Restricted Mode uses "community flagging, age restrictions and other signals to identify and filter out inappropriate content". In other words, and unsurprisingly, videos aren't manually vetted to see if they're suitable for kids and you're relying on the YouTube community and Google's algorithms to block content you don't want your child seeing. YouTube makes it very clear that it's not 100% reliable. You have been warned.

Everything you need to know about YouTube Red

It's easy to flout these restrictions, too. While unsuitable content is unlikely to show up next to their favourite kids' content, Restricted mode does not disable the search function and it doesn't block videos that might have bad language or potentially offensive jokes. More easy-to-spot terms are blocked; search for videos of the game Call of Duty, for example, and while you'll get a full list of search results, the vast majority of the videos will be blocked as the game in question is for mature audiences.

One area where this is very clear is the world of Minecraft videos, which are very popular with children. There are some huge kid-friendly Minecraft YouTube channels, such as Stampy, which are very careful to avoid swearing. Conversely, the Yogscast, which also focuses heavily on Minecraft, does not censor swearing or adult content, but remains mostly unblocked by YouTube Restricted Mode.  YouTube continues to show advertising for alcohol products when restricted mode is enabled, too.

Additionally, when you enable restricted mode in your web browser, you should ensure you click 'Lock restricted mode for this browser'. This means you can log out of your account and still restrict other users of the browser. There is a workaround for this, and if your children are particularly clever, they can open a new Incognito window, which disables restricted mode. In short, Restricted Mode is not a replacement for supervising your children. Until YouTube Kids launches in the UK (see below),

Where to start

Expert Reviews is not a parenting website, but there are plenty of resources that claim to be and keep numerous handy lists of YouTube channels suitable for younger kids. These include Common Sense Media, which has lists of YouTube channels (http://tinyurl.com/YTforkids) with videos suitable for various ages.

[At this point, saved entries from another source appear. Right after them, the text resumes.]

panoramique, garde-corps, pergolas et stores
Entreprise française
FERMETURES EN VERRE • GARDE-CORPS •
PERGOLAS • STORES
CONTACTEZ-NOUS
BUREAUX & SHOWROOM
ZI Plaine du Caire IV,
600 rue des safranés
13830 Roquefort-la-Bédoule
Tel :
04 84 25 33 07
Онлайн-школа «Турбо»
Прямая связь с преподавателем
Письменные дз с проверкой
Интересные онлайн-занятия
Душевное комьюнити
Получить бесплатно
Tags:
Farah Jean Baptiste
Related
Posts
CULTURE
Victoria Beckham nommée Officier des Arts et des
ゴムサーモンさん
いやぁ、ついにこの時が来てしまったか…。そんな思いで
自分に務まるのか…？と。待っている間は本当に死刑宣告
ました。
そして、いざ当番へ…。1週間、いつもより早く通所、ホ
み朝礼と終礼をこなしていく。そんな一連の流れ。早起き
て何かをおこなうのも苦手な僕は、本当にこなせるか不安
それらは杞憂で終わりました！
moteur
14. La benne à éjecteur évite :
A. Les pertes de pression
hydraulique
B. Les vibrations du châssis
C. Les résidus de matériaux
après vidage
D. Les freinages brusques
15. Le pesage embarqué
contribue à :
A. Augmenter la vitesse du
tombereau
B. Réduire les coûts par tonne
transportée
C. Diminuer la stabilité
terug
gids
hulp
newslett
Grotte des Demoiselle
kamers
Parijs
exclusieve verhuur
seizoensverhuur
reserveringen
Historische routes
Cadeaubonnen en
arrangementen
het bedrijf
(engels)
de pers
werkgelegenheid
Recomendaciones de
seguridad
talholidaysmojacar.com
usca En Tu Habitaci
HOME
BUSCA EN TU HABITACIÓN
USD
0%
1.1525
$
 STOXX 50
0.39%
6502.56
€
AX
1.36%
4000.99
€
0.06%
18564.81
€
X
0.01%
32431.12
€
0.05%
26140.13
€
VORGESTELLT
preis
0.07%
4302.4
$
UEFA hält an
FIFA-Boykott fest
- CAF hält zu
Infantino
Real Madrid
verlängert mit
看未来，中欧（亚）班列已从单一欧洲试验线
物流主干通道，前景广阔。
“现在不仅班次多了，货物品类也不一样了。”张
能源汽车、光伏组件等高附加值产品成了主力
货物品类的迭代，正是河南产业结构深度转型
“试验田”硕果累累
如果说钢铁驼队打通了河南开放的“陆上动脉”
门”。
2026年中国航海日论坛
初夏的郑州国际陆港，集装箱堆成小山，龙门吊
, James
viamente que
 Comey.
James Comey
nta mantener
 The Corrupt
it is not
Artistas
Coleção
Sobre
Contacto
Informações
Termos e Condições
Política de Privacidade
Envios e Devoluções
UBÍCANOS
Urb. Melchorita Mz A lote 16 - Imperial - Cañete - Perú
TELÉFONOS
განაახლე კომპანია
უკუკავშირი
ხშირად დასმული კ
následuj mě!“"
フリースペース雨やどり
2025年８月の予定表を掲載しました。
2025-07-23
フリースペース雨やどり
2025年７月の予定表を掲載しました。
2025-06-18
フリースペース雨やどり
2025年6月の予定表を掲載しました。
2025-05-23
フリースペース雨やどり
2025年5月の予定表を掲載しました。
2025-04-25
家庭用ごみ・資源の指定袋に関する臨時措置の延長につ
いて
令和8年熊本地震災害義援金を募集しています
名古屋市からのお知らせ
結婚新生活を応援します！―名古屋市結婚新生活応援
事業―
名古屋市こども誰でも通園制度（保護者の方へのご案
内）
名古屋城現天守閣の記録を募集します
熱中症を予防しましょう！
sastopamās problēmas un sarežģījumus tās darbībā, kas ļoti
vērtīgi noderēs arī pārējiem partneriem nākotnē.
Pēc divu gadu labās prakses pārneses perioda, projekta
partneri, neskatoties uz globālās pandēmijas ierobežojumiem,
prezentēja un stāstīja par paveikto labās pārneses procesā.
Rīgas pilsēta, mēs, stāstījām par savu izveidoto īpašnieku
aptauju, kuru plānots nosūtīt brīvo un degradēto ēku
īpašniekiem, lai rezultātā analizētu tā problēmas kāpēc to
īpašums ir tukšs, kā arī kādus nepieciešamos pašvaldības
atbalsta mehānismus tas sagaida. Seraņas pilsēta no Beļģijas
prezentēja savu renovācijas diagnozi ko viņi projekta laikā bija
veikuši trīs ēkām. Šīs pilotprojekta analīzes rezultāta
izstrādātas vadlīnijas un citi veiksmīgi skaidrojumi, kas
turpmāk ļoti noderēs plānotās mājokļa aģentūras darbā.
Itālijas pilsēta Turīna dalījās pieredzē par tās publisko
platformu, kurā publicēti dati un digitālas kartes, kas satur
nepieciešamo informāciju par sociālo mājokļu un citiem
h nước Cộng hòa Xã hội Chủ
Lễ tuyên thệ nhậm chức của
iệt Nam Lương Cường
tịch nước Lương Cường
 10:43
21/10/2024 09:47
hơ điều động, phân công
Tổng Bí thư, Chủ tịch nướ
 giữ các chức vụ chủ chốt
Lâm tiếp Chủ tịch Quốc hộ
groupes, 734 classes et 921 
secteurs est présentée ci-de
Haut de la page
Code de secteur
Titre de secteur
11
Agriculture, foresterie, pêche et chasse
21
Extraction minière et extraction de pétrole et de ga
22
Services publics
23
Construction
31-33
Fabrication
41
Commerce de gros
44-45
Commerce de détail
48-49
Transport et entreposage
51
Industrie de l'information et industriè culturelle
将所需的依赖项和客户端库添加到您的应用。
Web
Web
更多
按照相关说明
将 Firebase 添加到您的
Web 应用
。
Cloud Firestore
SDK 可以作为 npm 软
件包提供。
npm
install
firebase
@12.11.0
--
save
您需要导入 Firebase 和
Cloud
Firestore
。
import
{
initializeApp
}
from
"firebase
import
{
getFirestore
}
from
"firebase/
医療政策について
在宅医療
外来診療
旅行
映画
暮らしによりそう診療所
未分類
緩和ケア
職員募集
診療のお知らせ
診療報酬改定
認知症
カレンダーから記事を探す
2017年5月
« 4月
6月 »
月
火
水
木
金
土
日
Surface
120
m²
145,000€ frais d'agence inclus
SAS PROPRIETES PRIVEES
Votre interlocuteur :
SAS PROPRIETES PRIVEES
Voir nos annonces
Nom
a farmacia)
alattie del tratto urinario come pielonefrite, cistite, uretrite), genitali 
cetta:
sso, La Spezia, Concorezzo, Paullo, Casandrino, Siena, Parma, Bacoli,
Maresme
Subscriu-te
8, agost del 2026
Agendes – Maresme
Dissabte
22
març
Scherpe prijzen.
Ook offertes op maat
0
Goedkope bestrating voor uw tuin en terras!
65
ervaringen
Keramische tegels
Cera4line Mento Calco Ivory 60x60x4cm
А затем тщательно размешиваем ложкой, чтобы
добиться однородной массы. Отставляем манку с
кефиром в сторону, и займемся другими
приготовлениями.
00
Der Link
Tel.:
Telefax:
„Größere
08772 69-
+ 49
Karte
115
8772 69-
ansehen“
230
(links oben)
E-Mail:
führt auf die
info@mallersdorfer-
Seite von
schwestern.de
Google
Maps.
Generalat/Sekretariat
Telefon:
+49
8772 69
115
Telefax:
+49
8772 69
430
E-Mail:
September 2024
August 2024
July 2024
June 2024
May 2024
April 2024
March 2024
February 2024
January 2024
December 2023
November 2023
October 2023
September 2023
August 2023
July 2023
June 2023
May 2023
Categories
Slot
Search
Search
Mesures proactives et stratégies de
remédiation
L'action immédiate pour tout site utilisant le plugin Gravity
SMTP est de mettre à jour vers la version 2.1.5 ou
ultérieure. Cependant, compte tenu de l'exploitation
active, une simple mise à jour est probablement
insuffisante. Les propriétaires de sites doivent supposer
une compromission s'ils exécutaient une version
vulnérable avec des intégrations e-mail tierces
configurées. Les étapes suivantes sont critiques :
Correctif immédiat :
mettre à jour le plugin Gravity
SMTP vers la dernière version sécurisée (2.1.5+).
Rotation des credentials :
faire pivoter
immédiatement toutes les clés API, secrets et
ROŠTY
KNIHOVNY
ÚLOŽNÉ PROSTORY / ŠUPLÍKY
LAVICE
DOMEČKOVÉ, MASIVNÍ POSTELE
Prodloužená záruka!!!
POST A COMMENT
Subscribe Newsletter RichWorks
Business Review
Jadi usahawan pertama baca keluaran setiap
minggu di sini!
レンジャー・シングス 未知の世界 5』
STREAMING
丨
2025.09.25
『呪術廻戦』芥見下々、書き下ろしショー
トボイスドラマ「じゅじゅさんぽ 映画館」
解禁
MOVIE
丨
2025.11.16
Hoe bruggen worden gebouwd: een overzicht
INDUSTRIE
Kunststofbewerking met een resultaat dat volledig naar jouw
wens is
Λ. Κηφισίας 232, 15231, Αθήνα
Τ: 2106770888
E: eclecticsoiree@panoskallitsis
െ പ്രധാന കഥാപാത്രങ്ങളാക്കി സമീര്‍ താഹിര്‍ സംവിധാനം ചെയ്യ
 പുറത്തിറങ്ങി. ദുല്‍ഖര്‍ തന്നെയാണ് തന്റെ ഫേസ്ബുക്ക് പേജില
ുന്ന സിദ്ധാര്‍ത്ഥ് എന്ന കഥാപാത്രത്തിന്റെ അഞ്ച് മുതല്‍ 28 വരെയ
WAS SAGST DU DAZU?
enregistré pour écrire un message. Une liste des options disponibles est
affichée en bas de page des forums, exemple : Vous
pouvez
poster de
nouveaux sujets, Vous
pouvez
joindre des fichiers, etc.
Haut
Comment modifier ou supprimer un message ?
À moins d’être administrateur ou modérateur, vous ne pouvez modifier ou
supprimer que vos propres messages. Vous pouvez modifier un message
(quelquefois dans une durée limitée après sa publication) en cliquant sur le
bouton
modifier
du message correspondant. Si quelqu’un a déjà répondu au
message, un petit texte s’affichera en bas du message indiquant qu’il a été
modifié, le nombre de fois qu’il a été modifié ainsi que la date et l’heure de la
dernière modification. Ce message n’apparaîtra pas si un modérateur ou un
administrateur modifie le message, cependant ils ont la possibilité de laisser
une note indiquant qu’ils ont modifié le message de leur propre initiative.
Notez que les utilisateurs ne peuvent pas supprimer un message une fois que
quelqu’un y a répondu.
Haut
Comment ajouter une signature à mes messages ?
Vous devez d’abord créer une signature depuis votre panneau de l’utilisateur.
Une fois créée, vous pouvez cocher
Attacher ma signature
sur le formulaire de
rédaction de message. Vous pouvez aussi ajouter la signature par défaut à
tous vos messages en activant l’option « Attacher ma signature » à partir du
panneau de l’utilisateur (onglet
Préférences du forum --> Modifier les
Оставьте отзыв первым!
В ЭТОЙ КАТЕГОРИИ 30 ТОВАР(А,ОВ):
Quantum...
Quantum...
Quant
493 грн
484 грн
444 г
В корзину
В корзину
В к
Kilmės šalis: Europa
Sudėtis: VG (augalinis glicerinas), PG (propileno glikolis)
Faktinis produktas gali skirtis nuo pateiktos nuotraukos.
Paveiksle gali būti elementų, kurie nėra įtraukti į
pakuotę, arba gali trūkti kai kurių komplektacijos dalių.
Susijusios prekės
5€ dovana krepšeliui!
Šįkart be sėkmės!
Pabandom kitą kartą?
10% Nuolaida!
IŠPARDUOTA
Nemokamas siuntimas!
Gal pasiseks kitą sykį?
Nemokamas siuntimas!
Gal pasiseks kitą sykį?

They also keep a list of popular Minecraft channels (http://tinyurl.com/YTminecraftkids), with added information about how complex the videos are and whether they're suitable for very young viewers.

YouTube Kids

To illustrate how big the child market is to YouTube, you only have to look at the numbers. In the September (the most recent viewing figures available at the time of going to press), five of the ten most-viewed YouTube channels were aimed at children, with toys reviews, cartoons, sing-alongs and video blogs dominating the world's viewing habits (http://tinyurl.com/YTsept15). Four were music channels. One was BuzzFeed.

It comes as no surprise, then, that YouTube is cashing in. In February 2015, it launched YouTube Kids, an app for Android and iOS that curates family-friendly content into an easily digestible and searchable package.

Currently, the app is only available in the US, but its first eight months on the scene have been trying to say the least, with accusations of unlabelled sponsored content chief among the issues that were brought to the US's Federal Trade Commission. Indeed, channels from the likes of McDonald's, Fisher Price and Lego all getting a fair amount of promotion, with other companies also receiving product placement spots in video reviews of toys. It's not exactly new; cartoons with branding messages have been around for decades, but with a more enlightened audience and more suspicious parents, YouTube has a challenge on its hands.

The app does actually have some useful features for parents, including time limits to stop long binges, a volume limiter and the ability to disable the search function and only allow them to watch content promoted in the app.